2. Hemos dado (a los países del Sur) 2 billones de dólares desde la fundación del Banco Mundial y los resultados son básicamente “0”.
Yo creo que gracias a las ayudas al desarrollo y el esfuerzo de muchos y muchos voluntarios de todas partes (porque lo dicen las principales ONGs, los organismos de la ONU, y porque los resultados son bastante evidentes): en el mundo hay 124 millones de hambrientos menos que hace 10 años, a pesar de que el planeta cuente con 1.000 millones más de habitantes y que este crecimiento demográfico se concentre principalmente en países en desarrollo; han disminuido mucho los efectos adversos de enfermedades como la malaria, el cólera y el sida; se han escolarizado muchos niños y niñas, etc. Aún así, hay que reconocer que queda muchísimo para hacer y que no se conseguirá si no se resuelven muchos de los problemas mencionados en su punto 1 y omitidos por Xavier Sala.

3. Dice que hay que preguntar a la gente a la cual se quiere ayudar qué es lo que necesitan, y no decidirlo los donantes sin más.
En este caso le doy la razón… pero resulta que esto es el que ya hacen las entidades más “profesionalizadas” desde hace años con sus proyectos: hacerlos participativos. Por ejemplo, en Manos Unidas sus proyectos “tienen que surgir de la iniciativa de un grupo beneficiario para mejorar una situación de carencia con carácter de durabilidad y este grupo beneficiario tendrá que asumir un papel participativo y protagonista en todo el desarrollo del proyecto… que ellos definan sus prioridades, sus ritmos y sus necesidades”.

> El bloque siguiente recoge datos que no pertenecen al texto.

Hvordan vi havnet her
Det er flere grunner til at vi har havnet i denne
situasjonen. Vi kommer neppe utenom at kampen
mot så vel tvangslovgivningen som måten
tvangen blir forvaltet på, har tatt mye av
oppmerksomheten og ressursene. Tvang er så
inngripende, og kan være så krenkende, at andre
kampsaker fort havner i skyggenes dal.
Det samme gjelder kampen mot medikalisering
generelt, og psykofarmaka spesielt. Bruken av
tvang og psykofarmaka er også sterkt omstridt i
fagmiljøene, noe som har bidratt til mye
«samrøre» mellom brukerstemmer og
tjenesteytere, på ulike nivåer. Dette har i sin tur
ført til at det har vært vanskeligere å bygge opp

4. Dice que hay una carencia de control por parte de los beneficiarios sobre los benefactores y propone una web donde los beneficiarios de todas las ONGs dejen sus críticas con fotos.
Si se trabaja según el punto anterior, estos controles ya existen, al menos en las realizaciones sobre el terreno. No encuentro acertado lo de la web.

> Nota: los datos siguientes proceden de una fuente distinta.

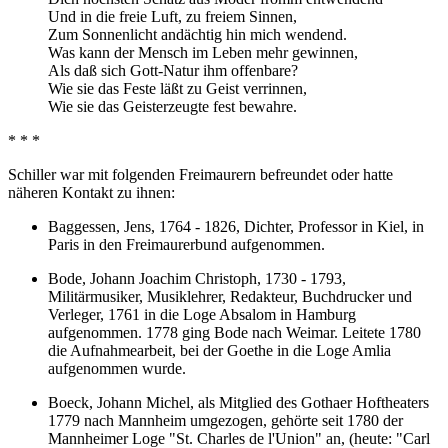
Und in die freie Luft, zu freiem Sinnen,
Zum Sonnenlicht andächtig hin mich wendend.
Was kann der Mensch im Leben mehr gewinnen,
Als daß sich Gott-Natur ihm offenbare?
Wie sie das Feste läßt zu Geist verrinnen,
Wie sie das Geisterzeugte fest bewahre.
* * *
Schiller war mit folgenden Freimaurern befreundet oder hatte
näheren Kontakt zu ihnen:
Baggessen, Jens, 1764 - 1826, Dichter, Professor in Kiel, in
Paris in den Freimaurerbund aufgenommen.
Bode, Johann Joachim Christoph, 1730 - 1793,
Militärmusiker, Musiklehrer, Redakteur, Buchdrucker und
Verleger, 1761 in die Loge Absalom in Hamburg
aufgenommen. 1778 ging Bode nach Weimar. Leitete 1780
die Aufnahmearbeit, bei der Goethe in die Loge Amlia
aufgenommen wurde.
Boeck, Johann Michel, als Mitglied des Gothaer Hoftheaters
1779 nach Mannheim umgezogen, gehörte seit 1780 der
Mannheimer Loge "St. Charles de l'Union" an, (heute: "Carl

5. También dice que la ayuda al desarrollo no funciona porque no saben como se hace… que la madre de todos los problemas es que no se tiene idea de lo que se está haciendo.
Se ha pasado ¿no? Resulta que no sólo las ONGs sino también los organismos más prestigiosos de la ONU, los cuales son asesorados por las personas más sabías del planeta, ¿no tienen idea de lo que están haciendo? A mí me parece que los problemas están bien definidos, los causantes de los mismos son sobradamente conocidos y las posibles soluciones suficientemente determinadas. Lo que pasa es que por un lado hay unos intereses de los poderes políticos, tribales, militares y sobre todo comerciales que impiden ponerle remedio, y por el otro hay una gran parte de la población del Primer Mundo no suficientemente concienciada para exigir la solución. Mientras tanto tendrán que seguir tapando agujeros las personas y entidades solidarias de siempre, ¡a pesar de todo!

6. Finalmente, dice que lo único que puede sacar África de la pobreza son sus chavales emprendedores.
¡
Ojalá fuera tan fácil! Pero no es así. Sólo con fórmulas empresariales, neo-liberales, de libre comercio y globalización, no se conseguirá el pleno desarrollo del Tercer Mundo. Porque, aparte de chocar con los intereses de los poderes antes nombrados, estas fórmulas sólo pretenden el “desarrollo económico” (el crecimiento del PIB de un país y los ingresos medianos de sus habitantes) sin tener en cuenta el “desarrollo humano”, el cual también contempla varios aspectos sociales como el acceso a la sanidad, la educación, la esperanza de vida al nacer, la igualdad entre hombres y mujeres, las desigualdades sociales, etc.

Por todo lo que acabo de exponer, y lo que me he dejado en el tintero, pienso que en este programa de tanta audiencia en Catalunya se ha perdido una buena oportunidad de tratar con rigor el tema del desarrollo en los países del Sur, dando una imagen bastante negativa de las organizaciones y personas que dedican sus recursos y tiempos, muchas de ellas no sólo obrando con toda la buena fe del mundo sino también con gran profesionalidad. ¡Procuramos entre todos corregirlo!